Obviously, the moment passed unfulfilled, and I like to think that subsequent events have proved me right. In fairness, you only had to look alongside him in the school photo they took back in the summer of all those leaders at Carbis Bay to see that historians will probably look back at this age as being one where we chose to be run from the reform school. I mean, a world that reveres as almost godlike the qualities of a Chancellor who has mortgaged her entire country’s energy policy to a hostile power, is a world that is easily pleased. Or at least doesn’t have much in the way of choice. You will all have your own examples, but let us at least agree that most modern leaders are almost comically awful.

I have a solution.

A friend has been living at our house whilst we have been away on holiday, keeping it secure and looking after (our own) Boris, and a new and extremely excitable Springer Spaniel puppy.

When we arrived back after a long drive up from Cornwall last night, we thanked her profusely for keeping it all in such good order and, in particular, for re-enthusing and revitalizing a sofa in the kitchen that had spent the last few months with that forlorn look manifested by the back end of Jeremy Corbyn’s Labour leadership.

‘Don’t worry,’ she said. ‘I just love plumping cushions.’

Leaving aside the sheer loveliness of the verb ‘to plump’, it slowly dawned on me that the world would be a darn site happier place if that hotel at Carbis Bay had been less full of Merkels and Macrons, and more full of gentle people who simply loved to plump up cushions.

Obviously, the first beneficiary would be the cushions, and possibly all soft furnishings, in the St. Ives area. That goes without saying. But my bet is that a comfortably arranged cushion will lead to local envy which, in turn, would lead to regional, and then even national imitation. What starts as a simple and polite plumping -(there really is no other suitable verb)- in Cornwall, would swiftly burgeon out to Canterbury, Cork and Costa Rica. Thus would we start with being more comfortable, which would make us better rested and rather less irritable.

In leadership terms, this is not as stupid as it sounds. The kind of person that likes to plump up cushions has a number of qualities that should be welcome in a world staring into many abysses simultaneously. They like to make the best of something existing, rather than endlessly replace it; they are less the movers and shakers than the smoothers and bakers, dedicating their lives to comfort and kindness. They are the quiet aesthetes that only the eyes and the backsides notice, rather than, say, a bawling Macron, or a scheming Xi. They know when a room is right, just as I suspect they would know instinctively when a planet was right, as well.
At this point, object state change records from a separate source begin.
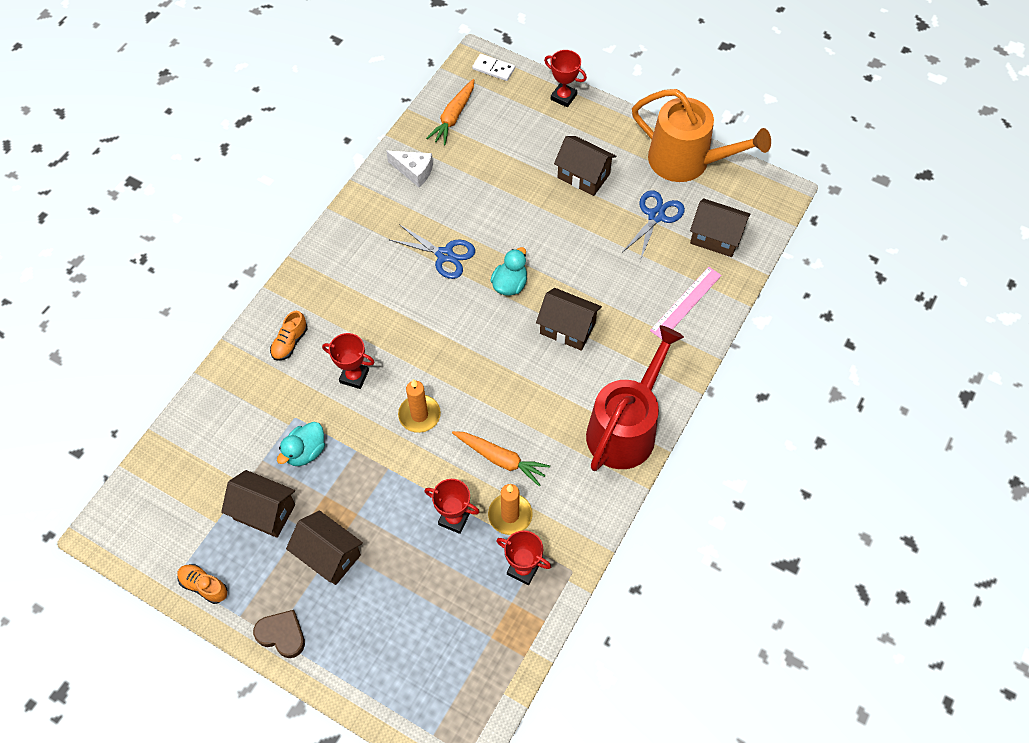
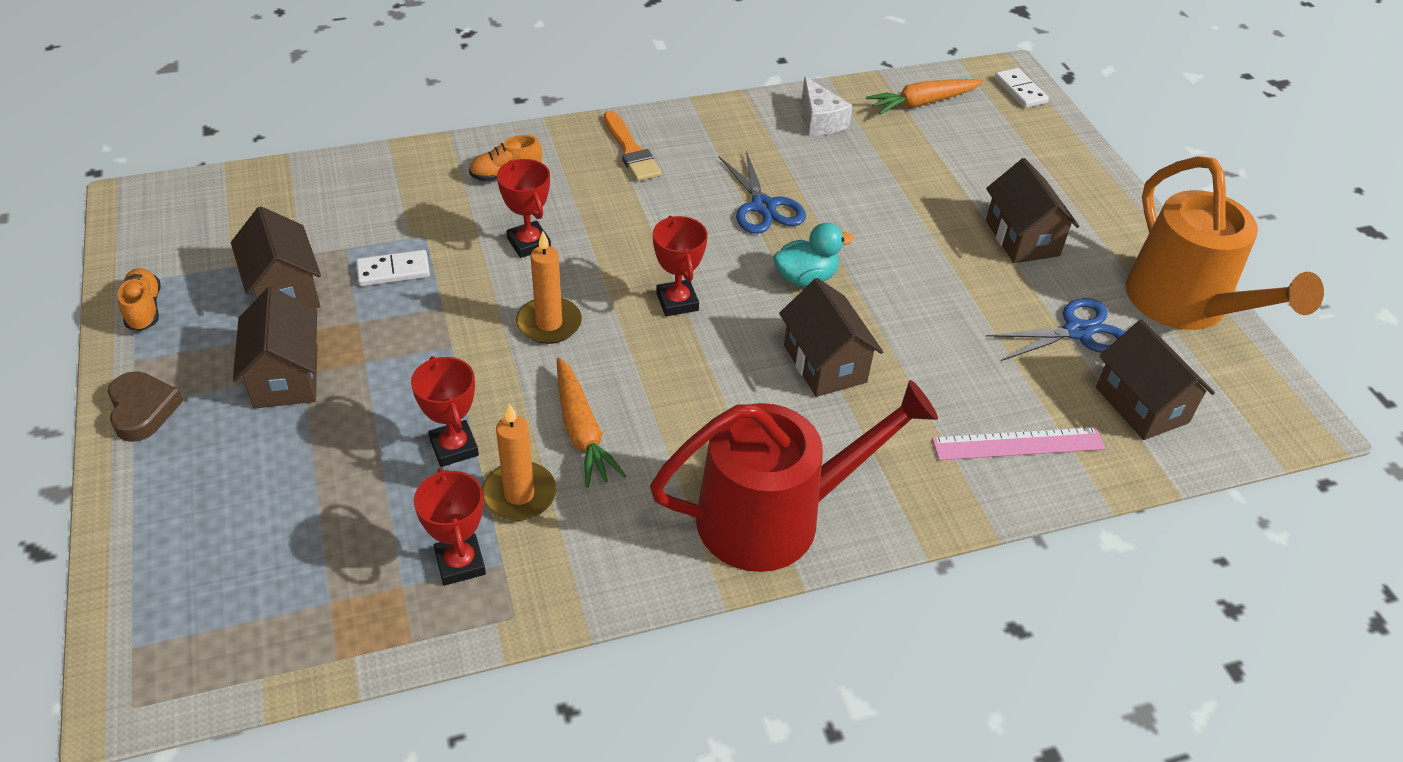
camera: 40 degrees right, 15 degrees down
turquoise duck [277,422,325,466] -> white domino [356,250,430,286]
red trophy [544,50,587,107] -> red trophy moved to [653,216,708,316]
none -> orange brush [604,111,662,181]

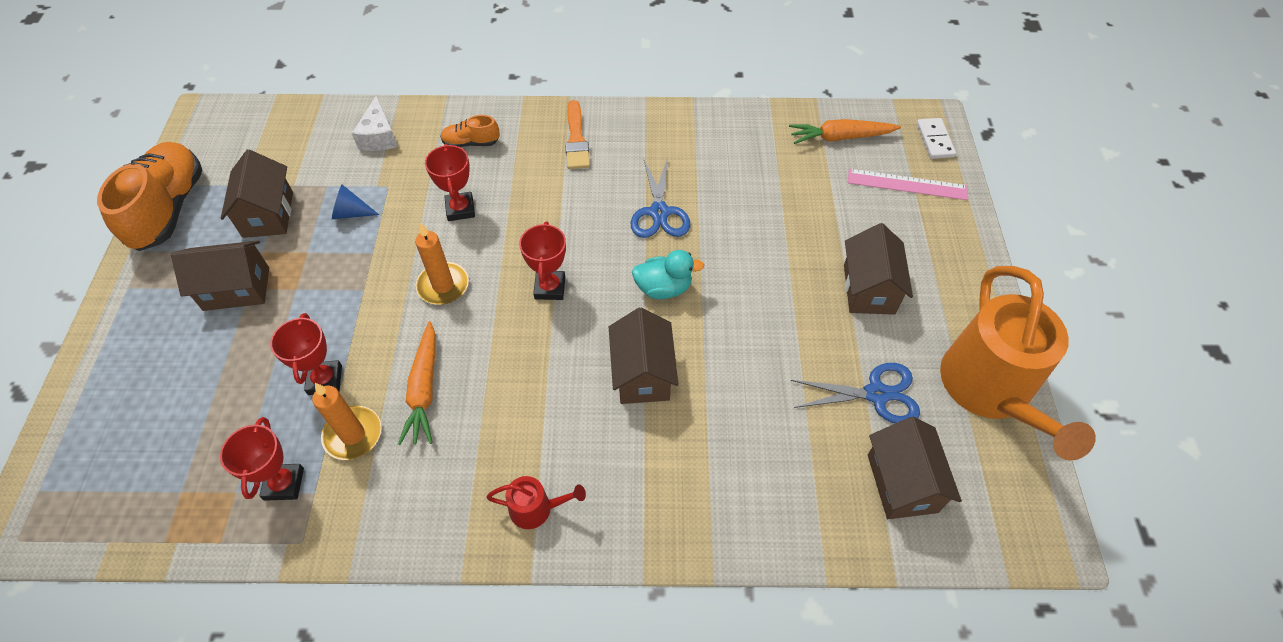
camera: 20 degrees right, 10 degrees up
brown heart [108,371,183,442] -> none
orange shoe [117,268,161,331] -> orange shoe [97,142,203,251], size x2.10
brown house [233,287,317,409] -> brown house turned 75 degrees clockwise [171,241,269,311]
white domino [356,250,430,286] -> blue cone [332,185,379,219]
red watering can [650,380,938,572] -> red watering can [486,476,586,529], size x0.42
white cheese [802,76,853,136] -> white cheese moved to [352,95,398,151]
pink ruler [932,427,1106,460] -> pink ruler moved to [848,169,968,200]

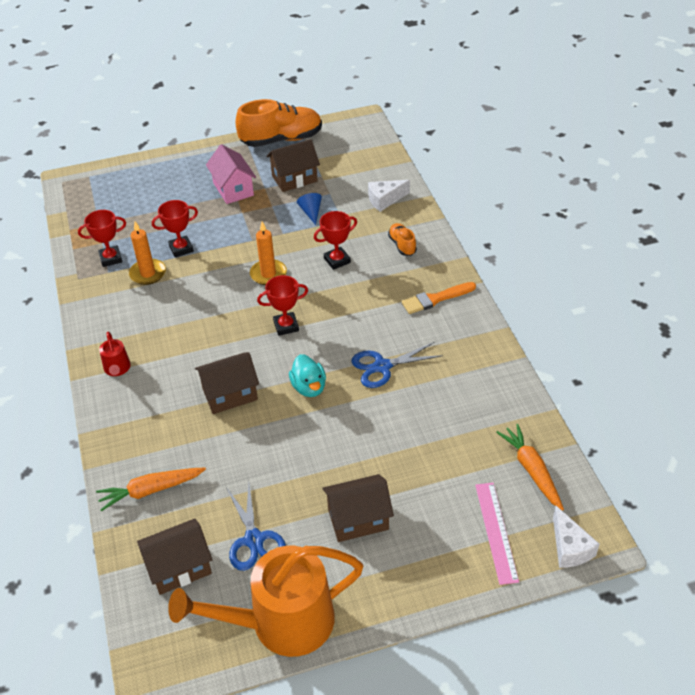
camera: 75 degrees right, 10 degrees down
brown house [171,241,269,311] -> pink house [206,144,256,204]
orange carrot [398,321,435,445] -> orange carrot moved to [96,467,206,511]
white domino [917,118,956,159] -> white cheese [553,506,600,568]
For hours, I could not bring myself to sit on the sofa at all; that’s how beautiful the cushions were. Early this morning, I made myself a mug of tea and then, like someone quietly touching a John Makepeace table whilst no one is looking, I slowly lowered myself onto it and luxuriated in its sheer…..plumpness. There really is no other word.

And you know what I went off to do straight afterwards? Of course you do. For the first time in my life, I re-plumped out those cushions myself. And, like that US Navy Seals admiral whose wonderful advice was to start each day by making your own bed, mine is now to plump up the cushions on my own sofa.

It is by tiny steps like these that I intend to make the world a better place.